▶ _Text shown_
--------------------------------

Continued from Part 2.1: Touring Israel – Aug 1986
Part 2.2: Jerusalem—Aug 1986
Thursday Evening
Back in Jerusalem by early evening, I rushed to the Hilton (today’s Crown Plaza) to meet my mother. She had flown in to Tel Aviv airport and had been transported to the hotel as part of her package tour. It was too late to do anything so we spent the evening in the hotel. Her room was in a top floor, so while it was still light outside we stood on the balcony to survey the area. She was eager to take a look at her hometown but the hotel was at the edge of modern-day Jerusalem so nothing looked familiar. In her days, this part of the city was probably not even developed.
We then went downstairs for dinner. After nearly a week of subsisting on falafel and shawarma, I was glad to be treated to a nice, juicy steak (those were still my carnivorous days). I’d had an exciting time full of fascinating experiences and adventures, and I couldn’t wait to tell Mum all about it.
In my immediate family—with the expected exception of my mother—we (my father, brother and myself) had an appreciation of Israel’s industriousness, competence and efficiency. Admittedly we often over-emphasised all that just to rile Mum (humour has always been our family’s saving grace) but to a large degree we did admire Israel. Although I was fully aware that Israel’s creation was the cause of my maternal family’s (and the rest of the Al-Fatah’s – see Part 2.1) dispossession, it was more of a dry intellectual fact which hadn’t sunk in emotionally—just yet—as the family stories didn’t overly dwell on the pain and hardship brought on by that dispossession. My Palestinian family had eventually landed on their feet and their subsequent reminisces revolved more around the richness and joyfulness of their Jerusalem lives before the Nakba, on the things they actually missed: the people they knew (family, friends, acquaintances), their schools and extracurricular activities, their outings and favourite places, their get-togethers and good times.

--------------------------------

▶ _Action item A_
In the Jerusalem travel account, what is the Hilton hotel called today?
▶ _Action item B_
Reproduce the stretch of the Jerusalem travel account from "We then went" through "all about it.", word for word.
The data has no connection to the Jerusalem travel account.

▶ _Data listing_
--------------------------------

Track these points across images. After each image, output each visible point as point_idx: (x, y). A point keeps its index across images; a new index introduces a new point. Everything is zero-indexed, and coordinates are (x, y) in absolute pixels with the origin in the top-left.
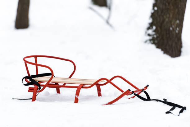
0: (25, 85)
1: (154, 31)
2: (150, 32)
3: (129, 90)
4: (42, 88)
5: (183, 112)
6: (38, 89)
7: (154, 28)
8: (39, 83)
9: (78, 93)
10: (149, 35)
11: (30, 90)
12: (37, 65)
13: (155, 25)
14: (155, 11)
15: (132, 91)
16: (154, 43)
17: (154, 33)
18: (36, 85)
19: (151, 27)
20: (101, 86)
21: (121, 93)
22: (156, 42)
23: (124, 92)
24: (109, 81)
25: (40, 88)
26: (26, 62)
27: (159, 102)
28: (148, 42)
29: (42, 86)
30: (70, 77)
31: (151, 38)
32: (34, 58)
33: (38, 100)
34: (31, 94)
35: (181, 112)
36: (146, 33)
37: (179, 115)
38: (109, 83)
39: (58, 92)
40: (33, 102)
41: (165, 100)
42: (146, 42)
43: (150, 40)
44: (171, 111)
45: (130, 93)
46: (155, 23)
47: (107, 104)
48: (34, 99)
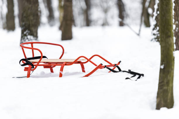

--------------------------------

▶ _Reply A_
The Crown Plaza.

▶ _Reply B_
We then went downstairs for dinner. After nearly a week of subsisting on falafel and shawarma, I was glad to be treated to a nice, juicy steak (those were still my carnivorous days). I’d had an exciting time full of fascinating experiences and adventures, and I couldn’t wait to tell Mum all about it.